Nel suo Yearbook 2021, l’autorevole Sipri nota che la Cina è, tra i nove Paesi nucleari, quello che ha aumentato dal 2020 di più la disponibilità di testate nucleari, trenta in più, da 320 a 350, senza la possibilità di capire quali siano quelle dispiegate e quelle in stato di allerta (Usa e Russia hanno su questo obblighi di trasparenza). I numeri complessivi di Pechino sembrano poca cosa rispetto alle 5.550 testate degli Stati Uniti e alle 6.255 della Russia (che comunque hanno ridotto i rispettivi arsenali), anche se ormai il confronto non è più sui numeri, ma sull’evoluzione tecnologica tra miniaturizzazione e vettori ipersonici. Che l’attenzione sia rivolta alla Cina lo dimostrano le parole di Putin. “I Paesi nucleari – ha detto – hanno una responsabilità speciale riguardo la stabilità strategica a livello globale”.

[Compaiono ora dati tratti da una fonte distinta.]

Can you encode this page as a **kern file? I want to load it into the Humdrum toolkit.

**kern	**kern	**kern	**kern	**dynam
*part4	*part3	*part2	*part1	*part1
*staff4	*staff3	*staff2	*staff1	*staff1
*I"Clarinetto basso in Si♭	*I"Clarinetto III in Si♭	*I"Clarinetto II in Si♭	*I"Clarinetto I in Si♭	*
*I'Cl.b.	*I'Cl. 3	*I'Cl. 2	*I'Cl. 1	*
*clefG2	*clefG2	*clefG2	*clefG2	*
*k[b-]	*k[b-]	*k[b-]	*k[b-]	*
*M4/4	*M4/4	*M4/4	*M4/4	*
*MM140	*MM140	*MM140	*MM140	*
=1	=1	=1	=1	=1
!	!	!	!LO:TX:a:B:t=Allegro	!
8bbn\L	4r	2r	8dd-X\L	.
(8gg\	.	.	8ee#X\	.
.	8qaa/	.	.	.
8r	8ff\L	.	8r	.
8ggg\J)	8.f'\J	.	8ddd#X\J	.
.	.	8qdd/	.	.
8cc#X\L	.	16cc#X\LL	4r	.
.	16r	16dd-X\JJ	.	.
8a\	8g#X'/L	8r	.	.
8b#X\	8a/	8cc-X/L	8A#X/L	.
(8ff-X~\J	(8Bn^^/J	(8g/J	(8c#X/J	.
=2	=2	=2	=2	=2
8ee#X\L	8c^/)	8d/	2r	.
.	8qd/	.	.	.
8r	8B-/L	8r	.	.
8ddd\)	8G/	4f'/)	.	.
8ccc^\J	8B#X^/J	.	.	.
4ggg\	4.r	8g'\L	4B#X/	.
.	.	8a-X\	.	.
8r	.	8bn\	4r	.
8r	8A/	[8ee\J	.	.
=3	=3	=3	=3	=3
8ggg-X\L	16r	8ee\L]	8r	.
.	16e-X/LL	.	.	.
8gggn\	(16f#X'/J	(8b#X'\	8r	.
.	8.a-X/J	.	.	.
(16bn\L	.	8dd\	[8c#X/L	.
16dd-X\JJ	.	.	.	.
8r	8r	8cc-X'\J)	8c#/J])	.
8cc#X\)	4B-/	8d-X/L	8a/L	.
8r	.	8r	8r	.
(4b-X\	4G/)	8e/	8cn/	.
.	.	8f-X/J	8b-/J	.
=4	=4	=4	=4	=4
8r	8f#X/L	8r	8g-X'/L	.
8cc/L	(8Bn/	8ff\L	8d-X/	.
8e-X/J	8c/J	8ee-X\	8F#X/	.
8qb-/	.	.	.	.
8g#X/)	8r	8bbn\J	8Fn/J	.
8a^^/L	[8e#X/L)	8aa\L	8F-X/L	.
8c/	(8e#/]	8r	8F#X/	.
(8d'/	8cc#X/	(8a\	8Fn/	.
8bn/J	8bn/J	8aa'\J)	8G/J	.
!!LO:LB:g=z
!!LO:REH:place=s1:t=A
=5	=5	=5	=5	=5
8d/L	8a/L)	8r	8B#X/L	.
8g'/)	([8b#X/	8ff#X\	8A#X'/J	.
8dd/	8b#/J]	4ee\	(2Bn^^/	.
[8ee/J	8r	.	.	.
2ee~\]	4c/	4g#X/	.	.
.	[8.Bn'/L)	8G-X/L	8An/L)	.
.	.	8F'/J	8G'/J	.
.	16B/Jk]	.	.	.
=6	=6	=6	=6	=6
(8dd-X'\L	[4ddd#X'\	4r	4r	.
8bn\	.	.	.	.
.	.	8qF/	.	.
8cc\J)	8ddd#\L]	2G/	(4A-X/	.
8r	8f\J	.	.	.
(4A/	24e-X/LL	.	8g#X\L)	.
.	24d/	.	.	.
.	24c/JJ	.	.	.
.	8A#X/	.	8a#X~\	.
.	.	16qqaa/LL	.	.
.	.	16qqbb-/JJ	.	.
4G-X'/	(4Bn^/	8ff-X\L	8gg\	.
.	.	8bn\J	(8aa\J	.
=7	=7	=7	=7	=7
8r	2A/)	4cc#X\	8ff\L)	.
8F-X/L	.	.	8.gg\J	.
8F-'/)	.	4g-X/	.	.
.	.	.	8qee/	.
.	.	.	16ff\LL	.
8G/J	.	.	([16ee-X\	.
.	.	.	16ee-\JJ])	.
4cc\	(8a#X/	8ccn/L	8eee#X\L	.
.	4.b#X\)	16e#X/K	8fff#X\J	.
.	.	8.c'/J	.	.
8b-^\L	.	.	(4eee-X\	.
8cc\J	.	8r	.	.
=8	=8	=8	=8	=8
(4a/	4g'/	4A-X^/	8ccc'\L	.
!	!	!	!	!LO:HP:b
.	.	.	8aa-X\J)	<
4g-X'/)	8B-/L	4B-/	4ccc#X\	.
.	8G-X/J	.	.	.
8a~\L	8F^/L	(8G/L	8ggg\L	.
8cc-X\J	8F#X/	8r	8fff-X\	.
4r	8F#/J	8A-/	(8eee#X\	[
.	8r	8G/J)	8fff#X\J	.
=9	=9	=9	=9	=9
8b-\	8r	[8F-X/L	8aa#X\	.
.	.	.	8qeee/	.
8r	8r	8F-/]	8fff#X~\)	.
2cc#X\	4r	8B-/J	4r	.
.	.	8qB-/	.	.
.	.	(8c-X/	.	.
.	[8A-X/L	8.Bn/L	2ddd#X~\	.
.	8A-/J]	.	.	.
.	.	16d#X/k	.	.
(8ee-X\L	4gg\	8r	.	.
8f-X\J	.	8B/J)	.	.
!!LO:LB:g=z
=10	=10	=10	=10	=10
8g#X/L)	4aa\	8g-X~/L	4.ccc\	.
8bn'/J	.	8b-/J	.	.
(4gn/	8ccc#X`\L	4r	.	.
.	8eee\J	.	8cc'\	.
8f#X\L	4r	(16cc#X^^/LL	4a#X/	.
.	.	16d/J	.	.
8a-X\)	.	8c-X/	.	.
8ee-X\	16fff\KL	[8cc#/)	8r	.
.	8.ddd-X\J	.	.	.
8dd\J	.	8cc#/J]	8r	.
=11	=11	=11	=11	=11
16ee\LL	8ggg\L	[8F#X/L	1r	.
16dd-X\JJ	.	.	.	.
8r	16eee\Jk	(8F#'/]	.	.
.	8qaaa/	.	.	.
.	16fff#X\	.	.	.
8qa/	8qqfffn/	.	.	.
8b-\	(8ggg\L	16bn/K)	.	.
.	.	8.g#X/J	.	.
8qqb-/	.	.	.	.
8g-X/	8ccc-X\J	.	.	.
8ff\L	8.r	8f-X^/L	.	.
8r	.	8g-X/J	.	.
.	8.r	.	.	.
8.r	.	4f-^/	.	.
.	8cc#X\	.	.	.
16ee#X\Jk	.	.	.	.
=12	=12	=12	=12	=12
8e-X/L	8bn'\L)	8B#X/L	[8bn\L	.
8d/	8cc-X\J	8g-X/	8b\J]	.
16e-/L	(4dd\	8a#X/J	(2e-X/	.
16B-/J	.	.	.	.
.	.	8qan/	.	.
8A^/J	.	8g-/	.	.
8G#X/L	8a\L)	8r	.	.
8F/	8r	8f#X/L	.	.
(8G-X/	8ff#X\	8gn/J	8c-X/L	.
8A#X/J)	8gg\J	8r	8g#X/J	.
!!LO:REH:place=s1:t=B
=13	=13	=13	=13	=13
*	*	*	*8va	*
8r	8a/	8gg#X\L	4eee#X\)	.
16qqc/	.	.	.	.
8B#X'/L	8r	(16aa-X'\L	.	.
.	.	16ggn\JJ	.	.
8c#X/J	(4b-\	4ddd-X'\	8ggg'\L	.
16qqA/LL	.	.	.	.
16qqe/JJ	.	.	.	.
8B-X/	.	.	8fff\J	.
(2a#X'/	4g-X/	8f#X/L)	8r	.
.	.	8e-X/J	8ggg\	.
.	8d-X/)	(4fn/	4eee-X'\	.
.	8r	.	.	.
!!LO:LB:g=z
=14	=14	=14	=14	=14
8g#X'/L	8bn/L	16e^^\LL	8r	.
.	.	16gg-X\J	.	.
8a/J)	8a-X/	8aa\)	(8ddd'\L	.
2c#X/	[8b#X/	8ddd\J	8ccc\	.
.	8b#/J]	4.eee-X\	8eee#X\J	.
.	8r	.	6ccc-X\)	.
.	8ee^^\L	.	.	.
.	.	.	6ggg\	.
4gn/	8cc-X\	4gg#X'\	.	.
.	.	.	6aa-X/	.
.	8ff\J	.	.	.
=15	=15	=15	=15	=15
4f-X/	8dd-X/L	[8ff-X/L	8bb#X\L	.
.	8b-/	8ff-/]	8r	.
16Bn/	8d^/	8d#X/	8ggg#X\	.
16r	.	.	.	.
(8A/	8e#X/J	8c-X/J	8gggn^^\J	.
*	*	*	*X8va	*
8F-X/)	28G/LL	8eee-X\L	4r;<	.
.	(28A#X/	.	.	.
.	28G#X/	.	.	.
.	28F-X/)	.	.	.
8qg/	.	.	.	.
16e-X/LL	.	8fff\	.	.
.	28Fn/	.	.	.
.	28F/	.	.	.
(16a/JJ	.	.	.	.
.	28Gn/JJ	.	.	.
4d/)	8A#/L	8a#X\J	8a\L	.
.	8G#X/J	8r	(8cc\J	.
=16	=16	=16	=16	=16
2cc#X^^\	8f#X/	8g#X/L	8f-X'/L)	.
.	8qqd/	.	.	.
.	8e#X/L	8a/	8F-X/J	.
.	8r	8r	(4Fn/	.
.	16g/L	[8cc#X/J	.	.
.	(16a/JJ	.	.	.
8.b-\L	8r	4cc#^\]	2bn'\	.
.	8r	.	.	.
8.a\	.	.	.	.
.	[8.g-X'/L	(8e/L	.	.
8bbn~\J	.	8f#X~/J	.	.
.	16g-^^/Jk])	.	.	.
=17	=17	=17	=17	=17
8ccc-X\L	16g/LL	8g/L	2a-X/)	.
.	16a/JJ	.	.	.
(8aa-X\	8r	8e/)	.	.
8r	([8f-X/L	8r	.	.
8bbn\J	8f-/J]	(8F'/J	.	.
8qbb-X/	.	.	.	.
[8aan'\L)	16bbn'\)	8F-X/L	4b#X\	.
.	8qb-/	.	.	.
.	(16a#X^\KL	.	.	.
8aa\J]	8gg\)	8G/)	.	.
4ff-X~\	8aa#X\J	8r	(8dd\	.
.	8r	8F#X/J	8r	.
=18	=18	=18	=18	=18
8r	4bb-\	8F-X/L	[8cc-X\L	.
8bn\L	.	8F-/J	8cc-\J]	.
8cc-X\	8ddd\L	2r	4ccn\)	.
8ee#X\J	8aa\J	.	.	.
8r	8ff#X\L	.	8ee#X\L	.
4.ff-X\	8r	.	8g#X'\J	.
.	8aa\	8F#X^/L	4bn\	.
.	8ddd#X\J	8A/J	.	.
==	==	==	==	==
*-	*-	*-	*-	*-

Biden, da parte sua, arrivava a Ginevra dopo aver compattato il fronte Nato. L’unità ritrovata al summit di Bruxelles si è estesa anche sul tema del controllo degli armamenti. Lunedì, nel comunicato finale del summit di Bruxelles, ampia parte è stata dedicata al dossier, non senza critiche per l’attivismo di Russia e Cina sul fronte degli armamenti strategici. Da tempo gli Stati Uniti cercano di rendere la Nato più protagonista sui fori internazionali del controllo degli armamenti. L’obiettivo è aumentare la pressione internazionale su Mosca e, soprattutto, Pechino.